→ **Problem requirements**
Every line of the records must be repeated exactly; pictures stay out.

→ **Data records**

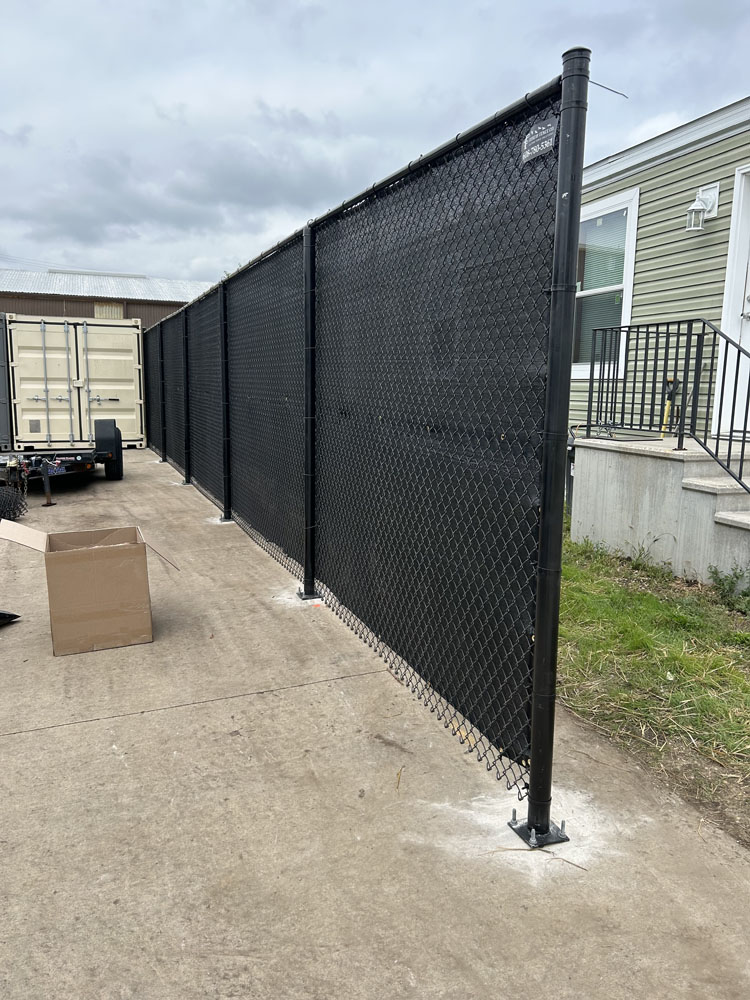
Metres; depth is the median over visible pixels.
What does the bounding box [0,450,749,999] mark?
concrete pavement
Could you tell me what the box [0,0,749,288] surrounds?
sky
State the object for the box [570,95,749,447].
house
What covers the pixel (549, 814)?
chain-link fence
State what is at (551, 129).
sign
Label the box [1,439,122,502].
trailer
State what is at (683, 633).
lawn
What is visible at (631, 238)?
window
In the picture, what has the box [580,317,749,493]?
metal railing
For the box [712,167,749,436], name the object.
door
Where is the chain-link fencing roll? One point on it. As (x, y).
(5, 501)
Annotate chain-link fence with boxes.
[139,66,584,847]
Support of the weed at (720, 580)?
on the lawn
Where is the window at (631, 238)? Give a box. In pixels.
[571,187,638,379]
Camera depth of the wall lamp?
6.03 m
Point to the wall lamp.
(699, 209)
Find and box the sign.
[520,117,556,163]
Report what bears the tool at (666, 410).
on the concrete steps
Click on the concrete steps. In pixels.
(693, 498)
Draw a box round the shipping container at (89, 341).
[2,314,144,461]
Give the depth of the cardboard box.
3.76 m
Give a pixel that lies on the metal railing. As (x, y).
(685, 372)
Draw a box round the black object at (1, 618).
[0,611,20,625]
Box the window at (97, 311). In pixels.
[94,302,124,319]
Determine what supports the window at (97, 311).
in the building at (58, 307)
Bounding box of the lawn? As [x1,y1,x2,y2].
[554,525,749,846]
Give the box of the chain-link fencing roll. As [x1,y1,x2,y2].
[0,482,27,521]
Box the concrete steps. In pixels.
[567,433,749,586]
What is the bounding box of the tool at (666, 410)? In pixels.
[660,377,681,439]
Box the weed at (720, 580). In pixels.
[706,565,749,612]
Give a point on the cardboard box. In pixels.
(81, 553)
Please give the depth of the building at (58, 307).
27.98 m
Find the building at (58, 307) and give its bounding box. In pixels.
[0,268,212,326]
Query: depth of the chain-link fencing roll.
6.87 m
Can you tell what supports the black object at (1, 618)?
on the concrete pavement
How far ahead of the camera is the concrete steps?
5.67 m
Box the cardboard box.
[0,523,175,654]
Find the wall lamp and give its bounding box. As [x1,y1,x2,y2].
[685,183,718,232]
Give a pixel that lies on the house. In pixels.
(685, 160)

→ **Problem solution**
Metres; depth is the median over visible pixels.
What does the bounding box [0,450,749,999] mark?
concrete pavement
Could you tell me what the box [0,0,749,288] surrounds?
sky
State the object for the box [570,95,749,447].
house
What covers the pixel (549, 814)?
chain-link fence
State what is at (551, 129).
sign
Label the box [1,439,122,502].
trailer
State what is at (683, 633).
lawn
What is visible at (631, 238)?
window
In the picture, what has the box [580,317,749,493]?
metal railing
For the box [712,167,749,436], name the object.
door
Where is the chain-link fencing roll? One point on it. As (x, y).
(5, 501)
Annotate chain-link fence with boxes.
[139,66,584,847]
Support of the weed at (720, 580)?
on the lawn
Where is the window at (631, 238)? Give a box. In pixels.
[571,187,638,379]
Camera depth of the wall lamp?
6.03 m
Point to the wall lamp.
(699, 209)
Find and box the sign.
[520,117,556,163]
Report what bears the tool at (666, 410).
on the concrete steps
Click on the concrete steps. In pixels.
(693, 498)
Draw a box round the shipping container at (89, 341).
[2,314,144,461]
Give the depth of the cardboard box.
3.76 m
Give a pixel that lies on the metal railing. As (x, y).
(685, 372)
Draw a box round the black object at (1, 618).
[0,611,20,625]
Box the window at (97, 311). In pixels.
[94,302,124,319]
Determine what supports the window at (97, 311).
in the building at (58, 307)
Bounding box of the lawn? As [x1,y1,x2,y2].
[554,525,749,846]
Give the box of the chain-link fencing roll. As [x1,y1,x2,y2].
[0,482,27,521]
Box the concrete steps. In pixels.
[567,433,749,586]
What is the bounding box of the tool at (666, 410)? In pixels.
[660,377,681,439]
Box the weed at (720, 580). In pixels.
[706,565,749,612]
Give a point on the cardboard box. In pixels.
(81, 553)
Please give the depth of the building at (58, 307).
27.98 m
Find the building at (58, 307) and give its bounding box. In pixels.
[0,268,212,326]
Query: depth of the chain-link fencing roll.
6.87 m
Can you tell what supports the black object at (1, 618)?
on the concrete pavement
How far ahead of the camera is the concrete steps?
5.67 m
Box the cardboard box.
[0,523,175,654]
Find the wall lamp and give its bounding box. As [x1,y1,x2,y2].
[685,183,718,232]
Give a pixel that lies on the house. In pixels.
(685, 160)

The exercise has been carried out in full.